Evan Casas

Meat Suits, Clay sculpture

Artist Statement

I like to draw and make things that have to do with the human body. When drawing, I find myself watching my hand as if it is separate from me as it twists, curves, and soars across a page. Most of what I find my hand doing is stylizing and distorting human anatomy; mainly focusing on faces. Ever since I began education, I doodled in my notebooks with BIC pens, inspiring my more realized drawings with quill pens and felt tips.

In the human body, everything has a purpose, and every curve or indent leads to something else. This aspect leads me to draw faces and bodies as if they were flowing streams where each line interacts and plays off other lines. I focus on this because I feel very aware of my body. I see bodies as clothes or "Meat Suits" that encase our being and give outward clues to our personalities. This belief isn’t one of religion but of a separation of the conscious and subconscious. Your awake self that is aware and making decisions thoughtfully is entirely separate from the part of you that controls breathing, blinking, and your biases.
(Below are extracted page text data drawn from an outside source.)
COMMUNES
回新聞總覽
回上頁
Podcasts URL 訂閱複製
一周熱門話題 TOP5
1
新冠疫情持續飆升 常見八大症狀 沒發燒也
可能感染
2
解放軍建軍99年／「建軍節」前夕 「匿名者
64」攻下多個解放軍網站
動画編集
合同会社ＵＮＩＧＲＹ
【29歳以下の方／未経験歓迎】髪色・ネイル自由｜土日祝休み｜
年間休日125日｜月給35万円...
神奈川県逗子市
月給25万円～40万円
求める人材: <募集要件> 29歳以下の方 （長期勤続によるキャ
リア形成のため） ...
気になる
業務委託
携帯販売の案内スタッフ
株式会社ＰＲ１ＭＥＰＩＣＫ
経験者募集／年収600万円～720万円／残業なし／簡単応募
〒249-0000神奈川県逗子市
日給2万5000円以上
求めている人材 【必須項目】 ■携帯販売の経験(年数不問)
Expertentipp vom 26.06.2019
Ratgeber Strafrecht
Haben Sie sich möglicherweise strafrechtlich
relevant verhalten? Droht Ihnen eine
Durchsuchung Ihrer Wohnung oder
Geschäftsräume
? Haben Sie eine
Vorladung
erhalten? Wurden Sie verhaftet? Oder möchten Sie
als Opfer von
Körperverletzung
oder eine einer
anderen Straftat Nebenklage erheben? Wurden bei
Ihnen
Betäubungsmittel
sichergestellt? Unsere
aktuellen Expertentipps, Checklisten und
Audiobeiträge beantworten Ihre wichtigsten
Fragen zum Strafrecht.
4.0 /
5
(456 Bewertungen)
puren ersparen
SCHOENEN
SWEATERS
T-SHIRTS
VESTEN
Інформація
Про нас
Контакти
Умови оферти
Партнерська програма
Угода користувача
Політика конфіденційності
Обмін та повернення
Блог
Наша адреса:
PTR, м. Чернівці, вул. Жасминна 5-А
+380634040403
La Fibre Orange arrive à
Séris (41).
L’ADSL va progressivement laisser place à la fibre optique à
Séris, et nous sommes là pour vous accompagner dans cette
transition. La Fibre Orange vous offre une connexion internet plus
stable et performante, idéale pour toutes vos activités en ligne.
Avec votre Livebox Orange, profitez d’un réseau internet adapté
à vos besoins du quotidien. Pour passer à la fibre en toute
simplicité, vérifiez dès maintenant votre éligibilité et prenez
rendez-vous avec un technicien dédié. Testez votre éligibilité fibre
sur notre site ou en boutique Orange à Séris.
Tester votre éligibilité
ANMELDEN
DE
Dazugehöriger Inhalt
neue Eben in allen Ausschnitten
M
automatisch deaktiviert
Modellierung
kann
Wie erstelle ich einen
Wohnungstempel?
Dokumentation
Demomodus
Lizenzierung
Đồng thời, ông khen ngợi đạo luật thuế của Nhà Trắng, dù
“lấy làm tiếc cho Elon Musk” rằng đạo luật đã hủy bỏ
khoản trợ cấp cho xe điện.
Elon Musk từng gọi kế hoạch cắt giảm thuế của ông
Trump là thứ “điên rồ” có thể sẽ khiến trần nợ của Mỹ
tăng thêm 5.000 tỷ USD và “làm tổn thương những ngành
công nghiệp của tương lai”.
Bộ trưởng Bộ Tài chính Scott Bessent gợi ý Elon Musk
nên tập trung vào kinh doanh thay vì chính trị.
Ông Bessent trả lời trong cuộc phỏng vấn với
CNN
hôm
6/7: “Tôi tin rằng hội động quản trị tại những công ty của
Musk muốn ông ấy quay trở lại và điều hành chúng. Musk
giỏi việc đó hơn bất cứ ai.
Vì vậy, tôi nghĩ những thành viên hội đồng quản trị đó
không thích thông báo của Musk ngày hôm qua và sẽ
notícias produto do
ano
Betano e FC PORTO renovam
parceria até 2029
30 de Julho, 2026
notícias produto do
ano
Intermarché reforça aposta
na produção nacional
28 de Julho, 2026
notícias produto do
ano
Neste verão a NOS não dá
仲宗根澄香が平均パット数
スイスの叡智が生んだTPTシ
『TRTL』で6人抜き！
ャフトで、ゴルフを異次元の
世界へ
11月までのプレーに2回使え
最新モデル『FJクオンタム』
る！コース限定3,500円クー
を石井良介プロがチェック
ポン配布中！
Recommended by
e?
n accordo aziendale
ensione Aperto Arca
When making art, it feels almost as natural as breathing does and this interests me.

I intend for my pieces to confront your view of yourself and invite the viewer to pay more attention to the meat that is a part of us and that sometimes seems to envelop our inner selves. Exploring this solely in 2D, I felt that the forms would be more confronting if they were in the physical world. Moving into the 3D realm felt very organic and easy for me, though I never experimented with clay before, I found myself to be very comfortable using it as if I were drawing. This is how I think, and how I see myself; you and everyone else see through different eyes.

Evan Casas

About the Artist

Evan Casas is an artist based in Baltimore in his senior year of college, working in clay and drawing. His pieces are of human bodies, stylized and distorted. Through high school, he engaged with high-level art classes and—continuing into college—never went a year without at least one creative class. Along with drawing and painting, he writes short stories and poems. Sculpture is the newest medium added to his repertoire. His art was hanging in his high school library for 2 years and in college, he had two pieces in a student show in the gallery on campus, and installed a senior thesis project at the climax of his collegiate career.